◆ Written request A
Translate this sentence from the excerpt below about cooking with a friend into Spanish: "I know where the hot spots are in her oven."

◆ Source excerpt
* * * * *
Sometimes, I imagine a shuttle running between Lady de B’s house and mine rather like the underground trains that once carried four million letters a day between Paddington and Whitechapel. Our zippy little shuttle wouldn’t transport the Royal Mail. It would carry such precious cargo as extra chairs, baskets, platters, ice cream makers, jelly bags, jam pans, barbecues, tablecloths, ice buckets, stick blenders, mandolins, baking sheets and roasting tins. A truly moveable feast – or the furnishings for one – running the mile or so between my house and hers. It’s not unheard of for me to admire a plate in her house and for her to say, ‘Well, you should like it, it’s yours’.

We cook together so often, plan parties together, eat at one another’s tables with such regularity, that I can find the cling film or cinnamon or colander in her kitchen as easily as I can in my own. I know where the hot spots are in her oven. (Well, at least I did. She’s just got a swanky new Lacanche, and though we’ve been formally introduced, we’re yet to get to know one another intimately over roasted meats, slow-cooked stews, bubbling gratins and biscuits.)

Vanessa and I share recipes obsessively, whether it’s excitably garbled descriptions of dishes we’ve eaten on holidays or in restaurants, inspirations ripped from magazines, or pristine, bookmarked perfection in the pages of the latest cook books.

When Vanessa said she was making gravadlax for Easter lunch, I’d quite forgotten that I’d lent her Falling Cloudberries: a world of family recipes, one of my favourite books because it is filled not just with lovely recipes, but family, history and stories. In her introduction, Tessa Kiros writes ‘These are the recipes I grew up with: the recipes that have woven their way through the neighbourhoods of my mind, past indifference and into love’

Falling Cloudberries Falling Cloudberries

Tessa's mother Tessa Kiros’s mother and a Finnish birch tree.

Born in London to a Greek Cypriot father and a Finnish mother, Kiros’s childhood in Africa was followed by stints cooking all over the world before settling in Tuscany with her Italian husband. It’s hardly surprising her cooking is as diverse as it is delicious. There’s skordalia and semifreddo, couscous and ceviche, tom ka gai and crème brûlée, and in the middle of all that, her mother’s recipe for gravadlax, the happiest of beginnings for our happy Easter feast.
* * * * *
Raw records
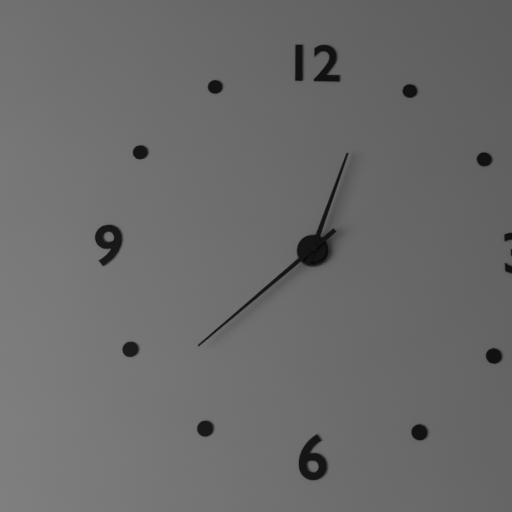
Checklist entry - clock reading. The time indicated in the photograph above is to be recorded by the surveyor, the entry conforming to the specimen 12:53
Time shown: 12:38
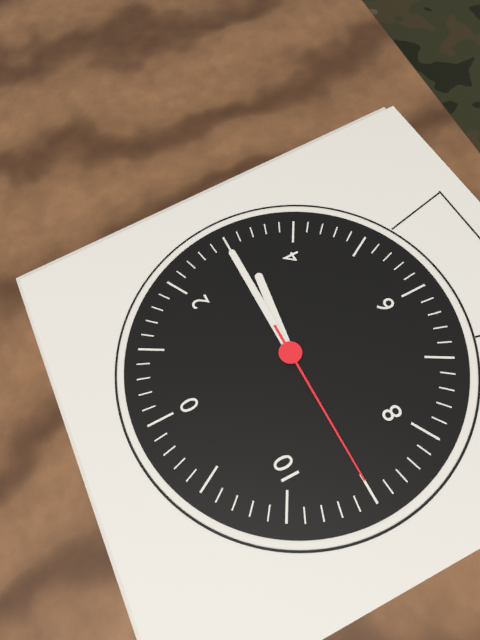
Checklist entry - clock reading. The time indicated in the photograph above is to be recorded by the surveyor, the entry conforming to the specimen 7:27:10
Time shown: 3:15:45
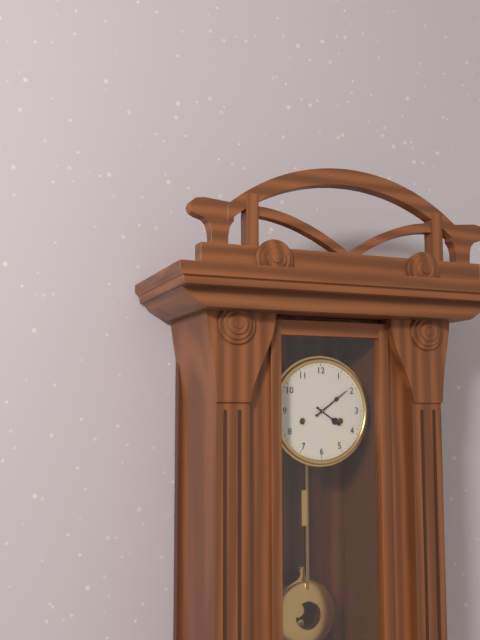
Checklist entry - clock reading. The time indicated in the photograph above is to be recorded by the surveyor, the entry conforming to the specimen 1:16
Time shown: 4:09
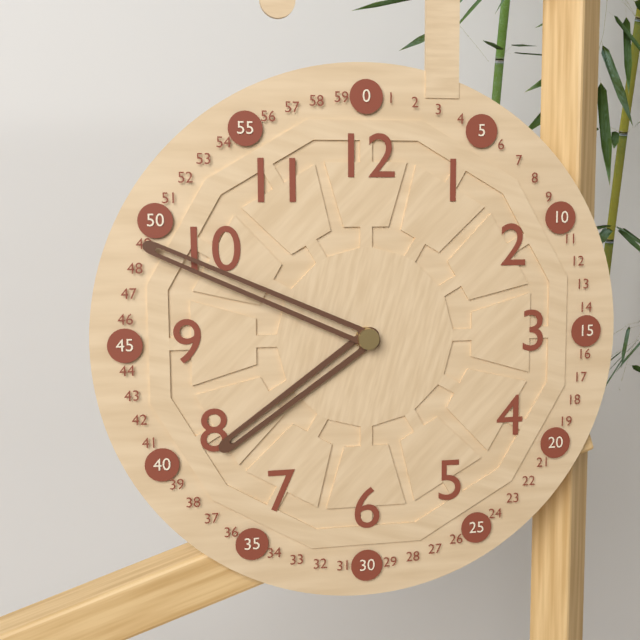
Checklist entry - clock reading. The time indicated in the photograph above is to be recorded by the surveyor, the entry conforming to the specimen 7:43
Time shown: 7:49
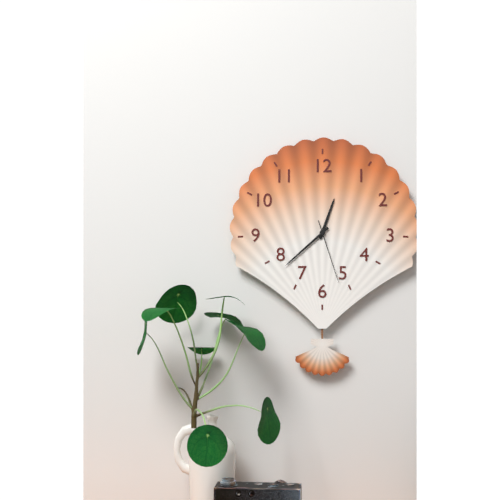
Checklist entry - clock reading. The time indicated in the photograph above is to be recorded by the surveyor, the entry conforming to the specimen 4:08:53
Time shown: 12:38:27
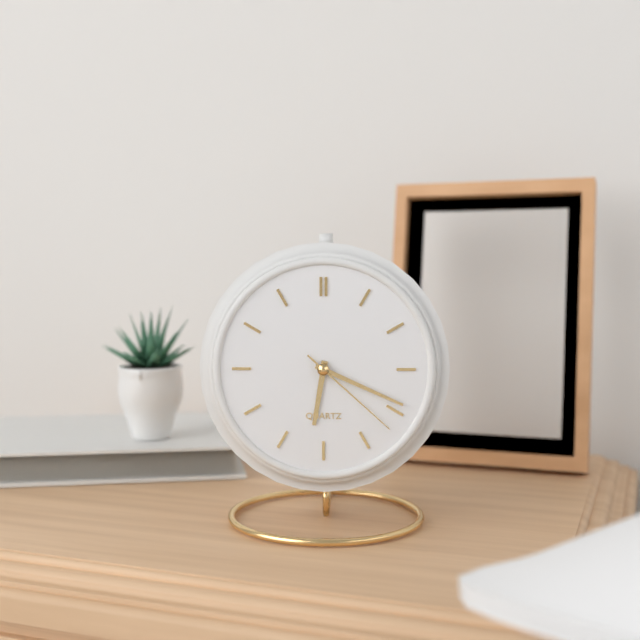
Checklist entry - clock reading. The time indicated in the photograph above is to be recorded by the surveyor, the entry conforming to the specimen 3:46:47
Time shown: 6:19:22
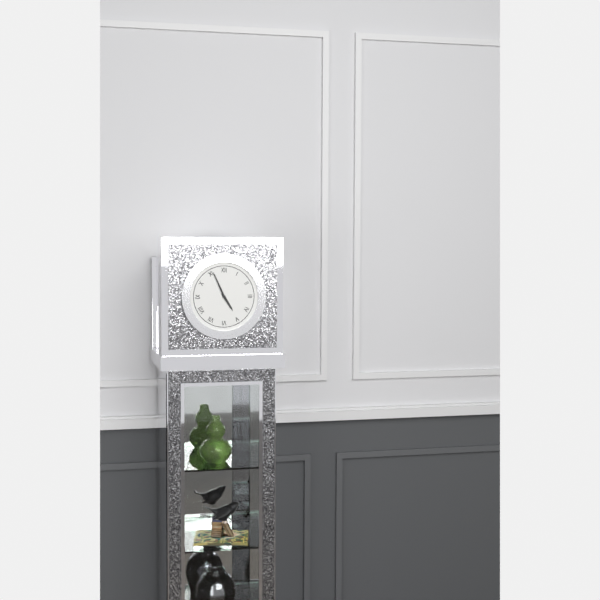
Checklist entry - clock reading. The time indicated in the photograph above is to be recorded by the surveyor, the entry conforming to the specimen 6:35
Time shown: 4:56
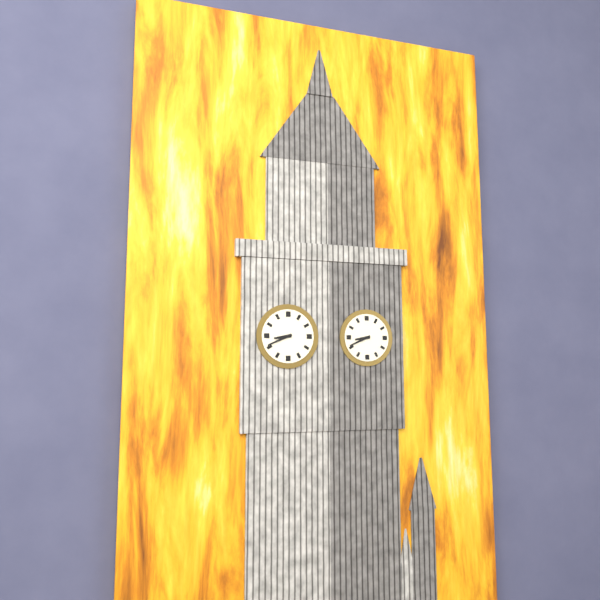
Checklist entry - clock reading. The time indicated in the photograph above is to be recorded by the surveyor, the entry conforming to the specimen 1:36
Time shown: 8:41
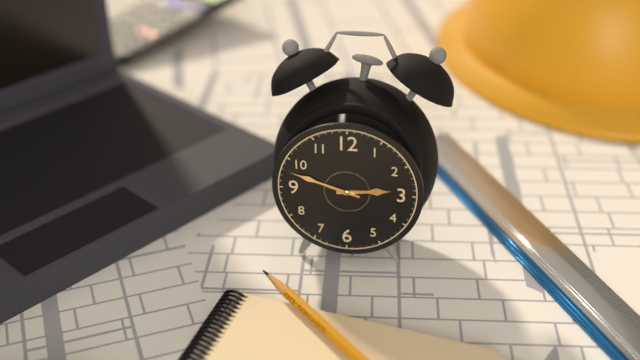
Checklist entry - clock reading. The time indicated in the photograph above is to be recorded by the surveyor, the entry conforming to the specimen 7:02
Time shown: 2:48
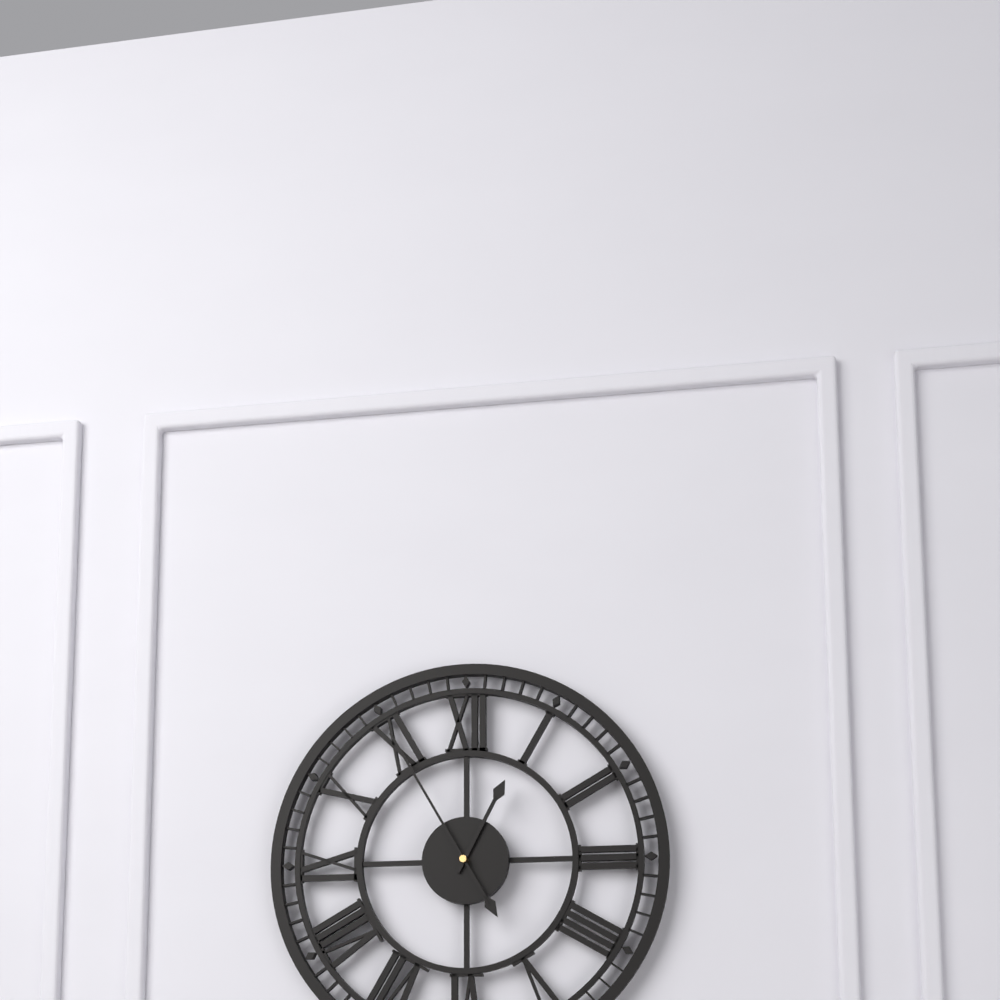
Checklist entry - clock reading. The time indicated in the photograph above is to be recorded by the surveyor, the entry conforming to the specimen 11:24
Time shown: 12:55
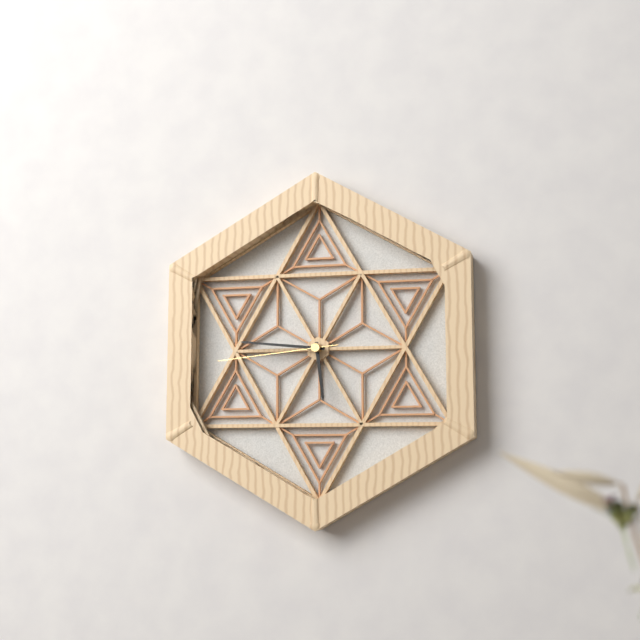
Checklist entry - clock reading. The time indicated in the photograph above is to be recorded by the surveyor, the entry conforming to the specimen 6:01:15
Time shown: 5:46:44
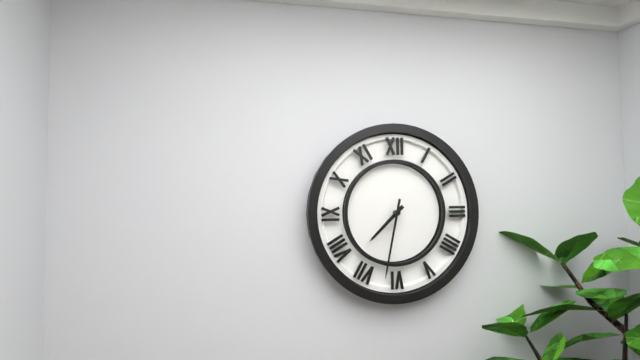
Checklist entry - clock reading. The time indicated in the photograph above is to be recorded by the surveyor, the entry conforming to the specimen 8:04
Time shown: 7:32
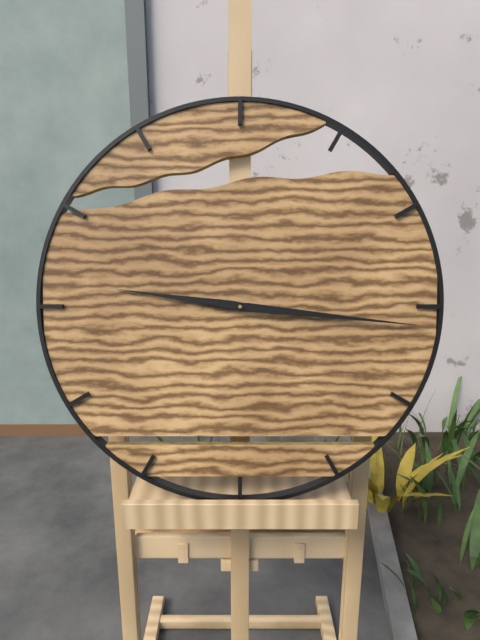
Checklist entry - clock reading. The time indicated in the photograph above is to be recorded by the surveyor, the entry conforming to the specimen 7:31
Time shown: 9:16
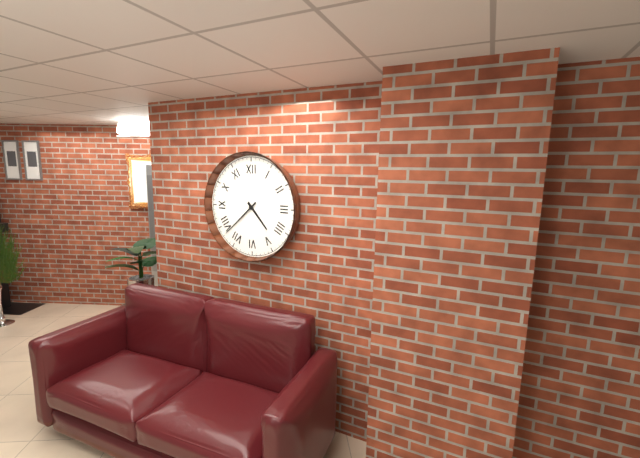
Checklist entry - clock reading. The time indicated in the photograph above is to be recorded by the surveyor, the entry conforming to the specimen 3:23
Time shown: 4:38
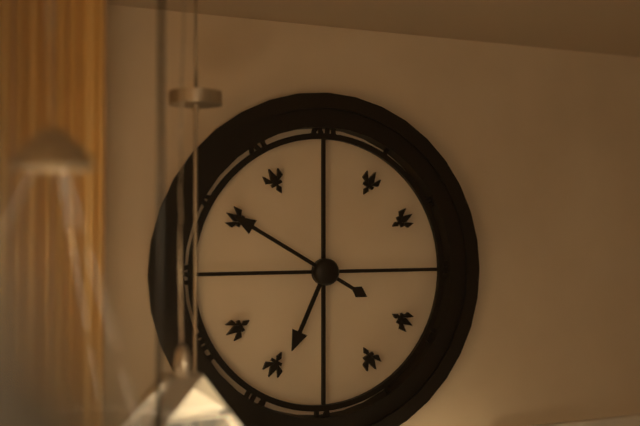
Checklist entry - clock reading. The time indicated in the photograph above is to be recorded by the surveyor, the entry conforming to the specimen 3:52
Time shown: 6:50
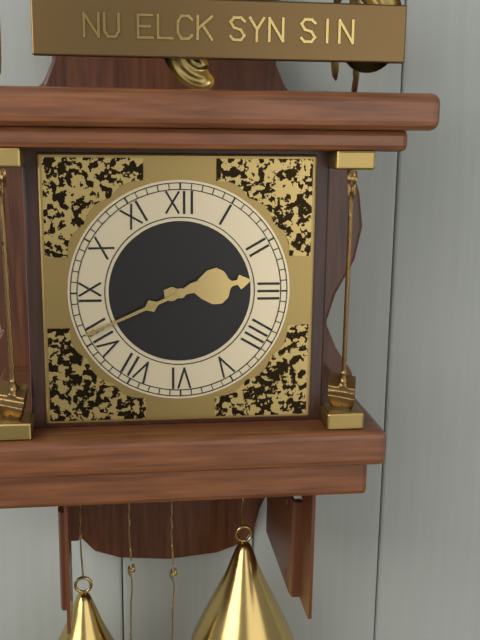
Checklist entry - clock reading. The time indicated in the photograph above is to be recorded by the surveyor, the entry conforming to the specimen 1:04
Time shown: 2:41
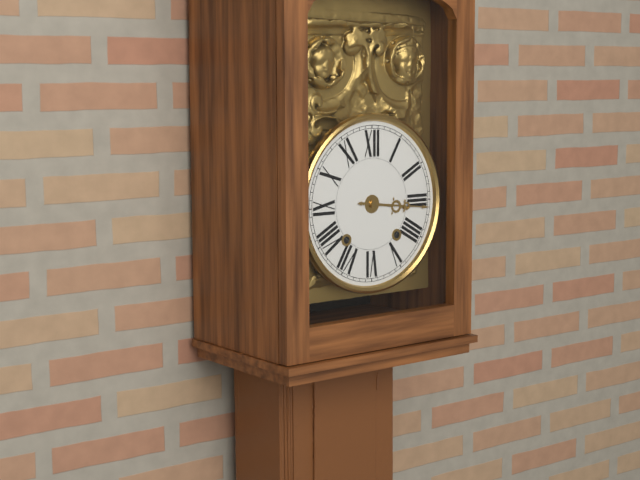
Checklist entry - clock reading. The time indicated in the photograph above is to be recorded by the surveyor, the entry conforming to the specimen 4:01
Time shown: 3:16
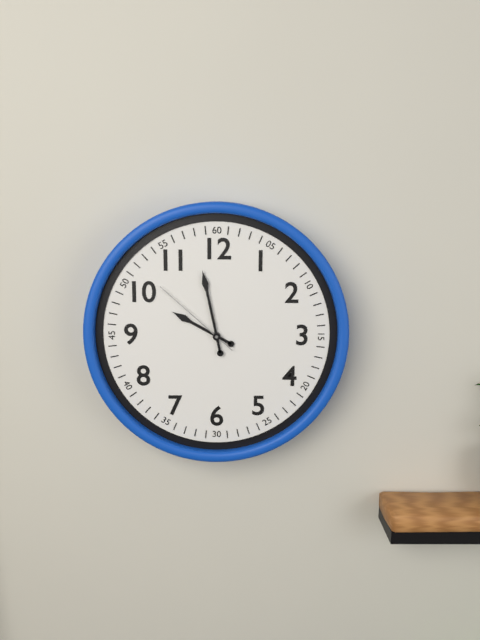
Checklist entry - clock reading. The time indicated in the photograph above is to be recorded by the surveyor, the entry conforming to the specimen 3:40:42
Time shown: 9:58:52
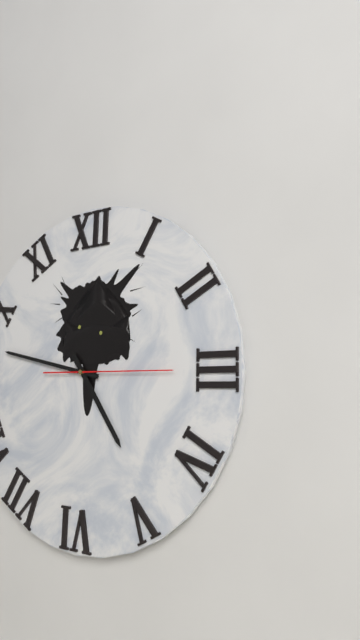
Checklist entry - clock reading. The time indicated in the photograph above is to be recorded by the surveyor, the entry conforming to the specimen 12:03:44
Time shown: 4:47:15
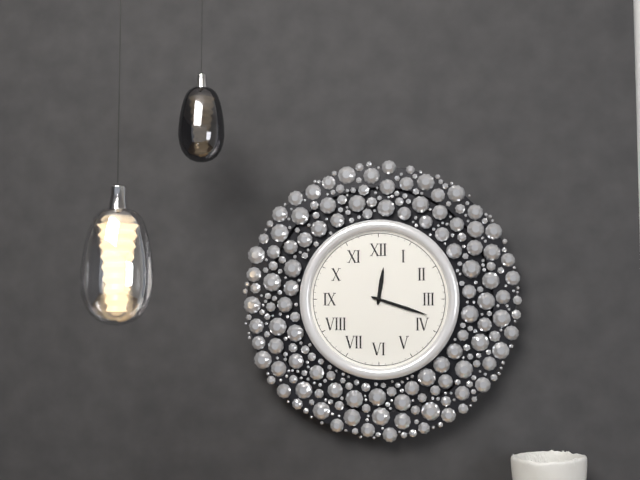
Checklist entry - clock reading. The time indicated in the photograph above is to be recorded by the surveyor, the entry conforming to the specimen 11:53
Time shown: 12:18
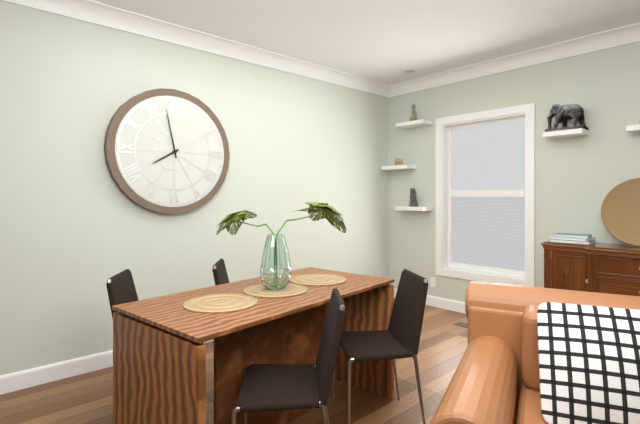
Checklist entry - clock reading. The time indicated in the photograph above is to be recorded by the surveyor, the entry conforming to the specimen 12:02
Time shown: 7:58
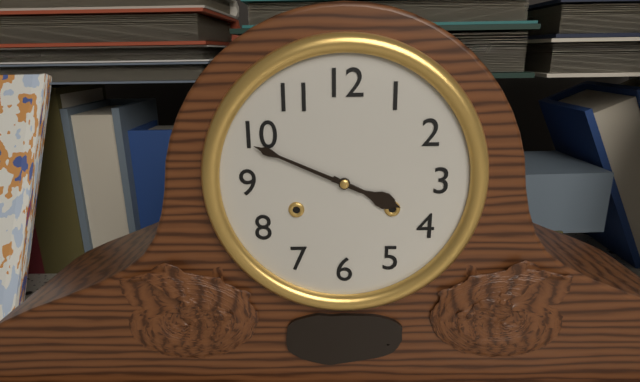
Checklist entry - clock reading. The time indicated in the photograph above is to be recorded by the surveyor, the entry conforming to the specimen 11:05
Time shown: 3:49
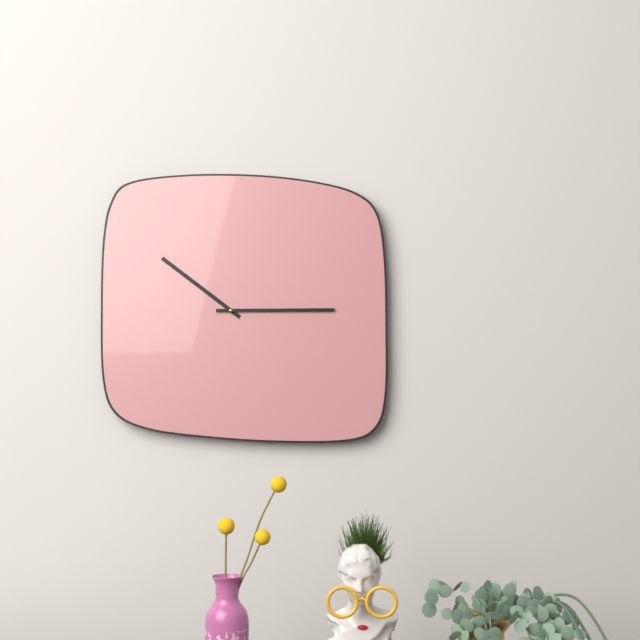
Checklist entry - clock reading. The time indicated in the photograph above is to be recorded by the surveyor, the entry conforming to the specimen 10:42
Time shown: 10:15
* * * * *
◆ Written request B
Quote the rows above, starting at the line that contains "the specimen 11:53" and stopping after the line that contains "Time shown: 12:18".

◆ Exercise solution A
Sé dónde están los puntos calientes de su horno.

◆ Exercise solution B
Checklist entry - clock reading. The time indicated in the photograph above is to be recorded by the surveyor, the entry conforming to the specimen 11:53
Time shown: 12:18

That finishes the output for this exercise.